** Selected passage **
-----

If jets are indeed scale invariant, then stellar-mass BH systems (i.e., microquasars) will have intrinsic broadband radio luminosities of $\sim {10}^{27}\mbox{--}{10}^{28}$ Watt according to the best-fit relation derived above. To test this prediction, we collected archival data from the literature for five well-studied microquasars with available contemporaneous multi-wavelength radio observations. Given the uncertainty in the measurements of different parameters for the microquasars (viewing angle, jet velocity, distance, ${M}_{\mathrm{BH}}$), with each source having multiple estimates in the literature, we used a Monte-Carlo approach to calculate the mean and spread (minimum to maximum) of the ${{ \mathcal L }}_{\mathrm{int},{\rm{c}}}^{\mathrm{Br}-{\rm{B}}}$ and ${M}_{\mathrm{BH}}$ for each source (see the Appendix).

Figure 3 shows the position of the microquasars with respect to the best-fit line derived from the supermassive ${M}_{\mathrm{BH}}$ sample. The values represent the mean and the errorbars represent the spread given the different estimates for each source. All microquasars are consistent with the best-fit ${{ \mathcal L }}_{\mathrm{int},{\rm{c}}}^{\mathrm{Br}-{\rm{B}}}\mbox{--}{M}_{\mathrm{BH}}$ relation for blazars, within the 3σ confidence area of the fit, straddling the best-fit line. In fact, four out of the five sources are within 1σ. While uncertainties of both fit and measurements are quite significant at this mass range, our results suggest that the scaling derived from the blazar sample is in fact a universal scaling extending over at least ∼9 orders of magnitude both in ${{ \mathcal L }}_{\mathrm{int},{\rm{c}}}^{\mathrm{Br}-{\rm{B}}}$ and ${M}_{\mathrm{BH}}$.

Figure 3.

Figure 3. Intrinsic broadband radio luminosity (${{ \mathcal L }}_{\mathrm{int},{\rm{c}}}^{\mathrm{Br}-{\rm{B}}}$) vs. ${M}_{\mathrm{BH}}$. Luminosity is in Watts, and ${M}_{\mathrm{BH}}$ in ${10}^{8}\,{M}_{\odot }$. The dashed line represents the best-fit relation using only sources with a supermassive BH. Symbols and gray areas are the same as in Figure 1. For the microquasars, every point represents the mean and the errorbar represents the spread given the different estimates for each source.

-----

** Items **
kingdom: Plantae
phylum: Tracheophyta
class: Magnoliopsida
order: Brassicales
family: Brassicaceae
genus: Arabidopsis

-----

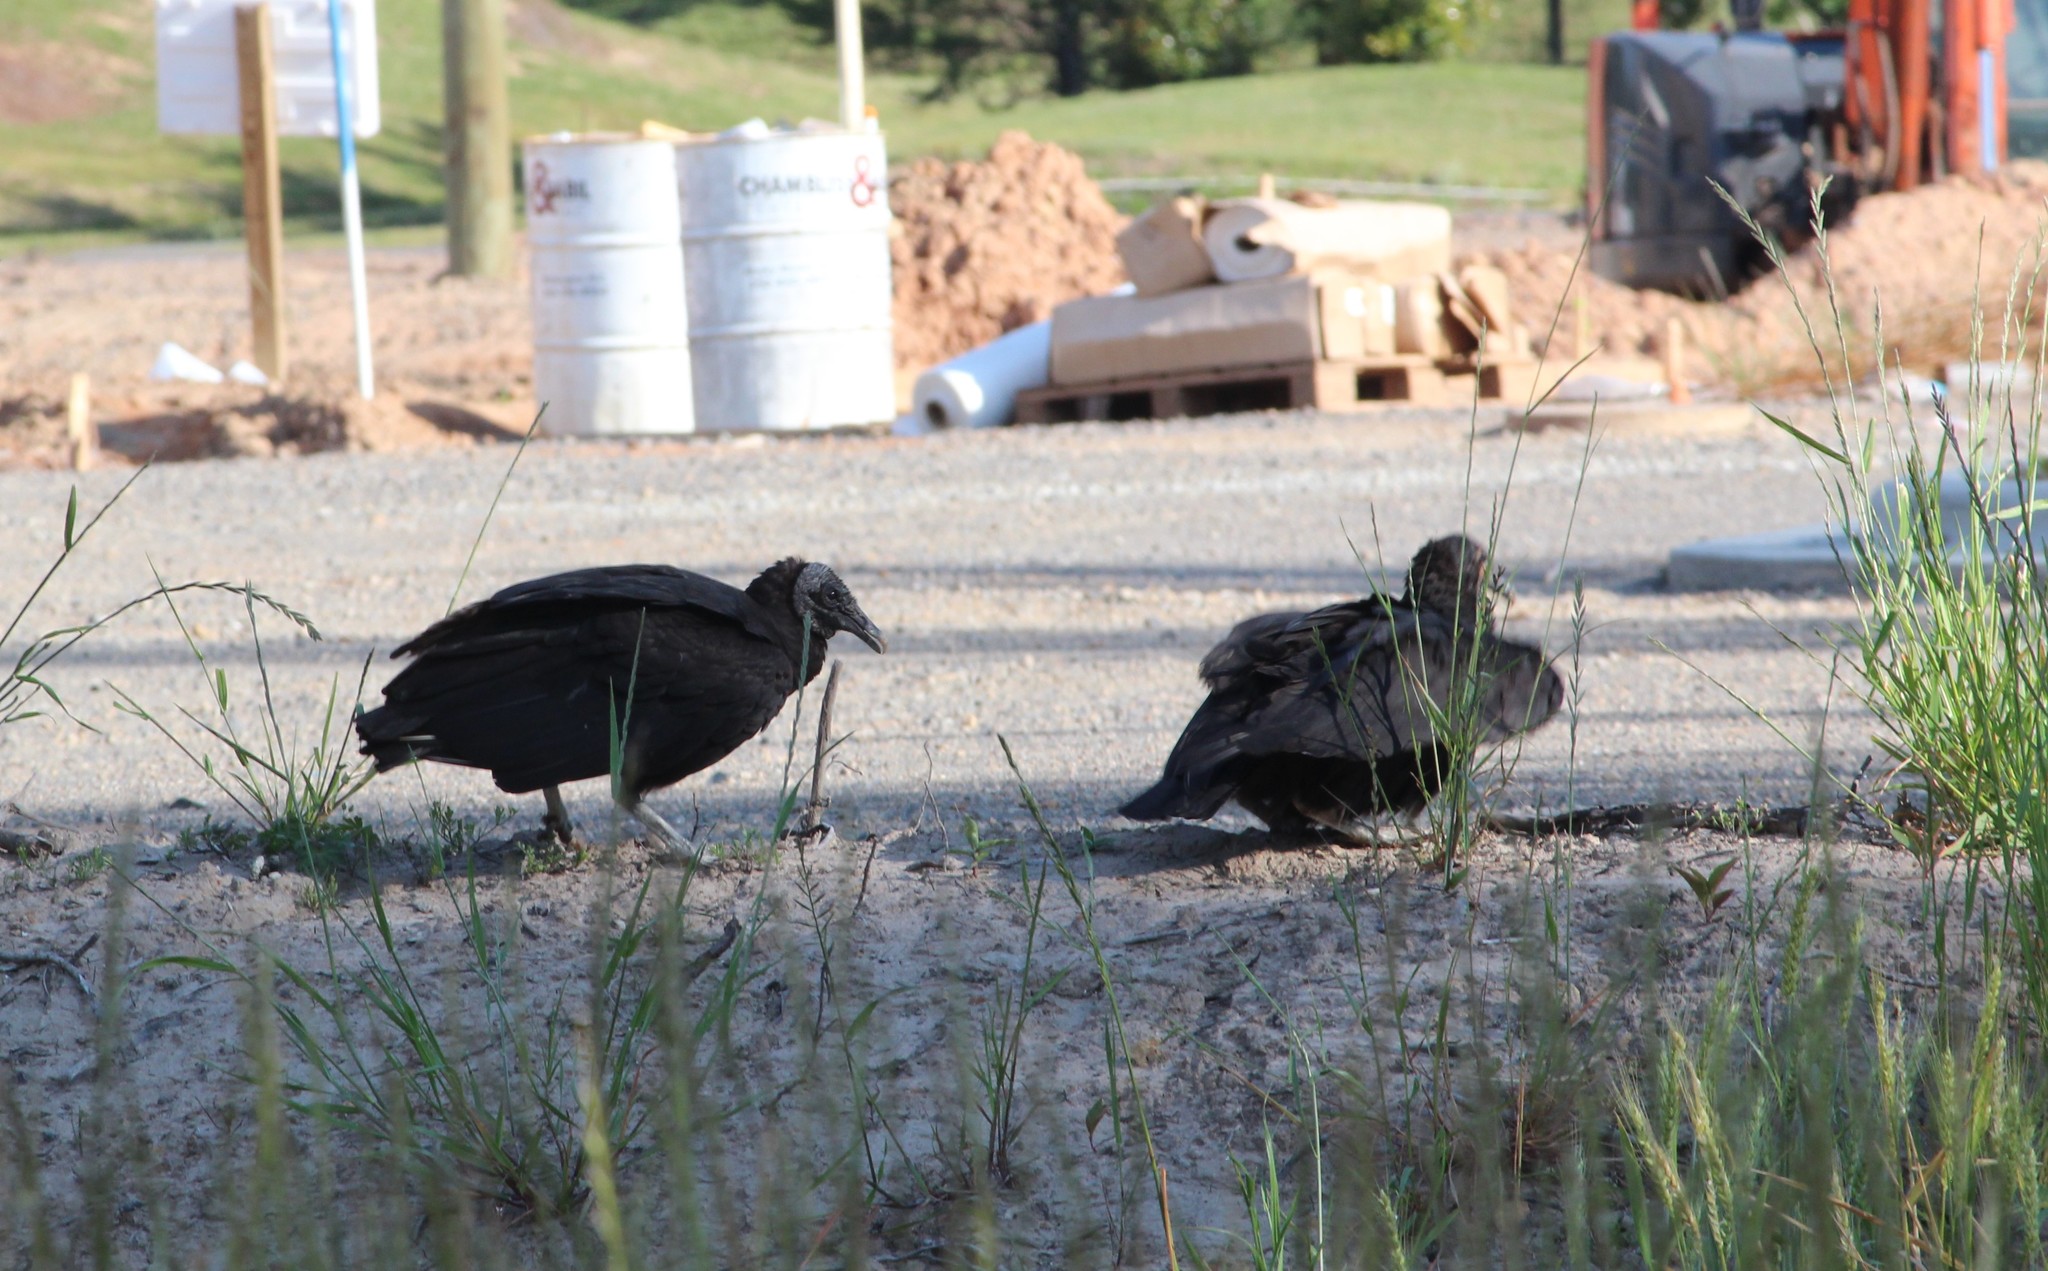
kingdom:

-----

** Problems to work on **
1. In the passage on microquasar jets, write out the stretch from "If jets are" through "(see the Appendix)." again, replacing "Monte-Carlo" with "Monte Carlo".
2. Answer these questions from the passage on microquasar jets.
(a) For how many microquasars were archival data collected?
(b) How many of those sources fall within 1σ of the best-fit line?
(c) In what unit is the black hole mass given in Figure 3?
3. In the passage on microquasar jets, rewrite the paragraph beginning "Figure 3 shows the position" as a short list, keeping its main facts.
The items above come from a different source than the text.

** Answers provided **
1.
If jets are indeed scale invariant, then stellar-mass BH systems (i.e., microquasars) will have intrinsic broadband radio luminosities of $\sim {10}^{27}\mbox{--}{10}^{28}$ Watt according to the best-fit relation derived above. To test this prediction, we collected archival data from the literature for five well-studied microquasars with available contemporaneous multi-wavelength radio observations. Given the uncertainty in the measurements of different parameters for the microquasars (viewing angle, jet velocity, distance, ${M}_{\mathrm{BH}}$), with each source having multiple estimates in the literature, we used a Monte Carlo approach to calculate the mean and spread (minimum to maximum) of the ${{ \mathcal L }}_{\mathrm{int},{\rm{c}}}^{\mathrm{Br}-{\rm{B}}}$ and ${M}_{\mathrm{BH}}$ for each source (see the Appendix).

2.
(a) Five.
(b) Four.
(c) In units of 10^8 solar masses.

3.
- Figure 3 plots the microquasars against the best-fit line derived from the supermassive black hole sample.
- Each value is a mean, and each error bar shows the spread across the different estimates for that source.
- All microquasars lie within the 3σ confidence area of the blazar relation, straddling the best-fit line.
- Four of the five sources are within 1σ.
- Uncertainties in both the fit and the measurements are significant at this mass range.
- Even so, the results suggest the blazar scaling is universal, spanning at least about 9 orders of magnitude in both intrinsic broadband radio luminosity and black hole mass.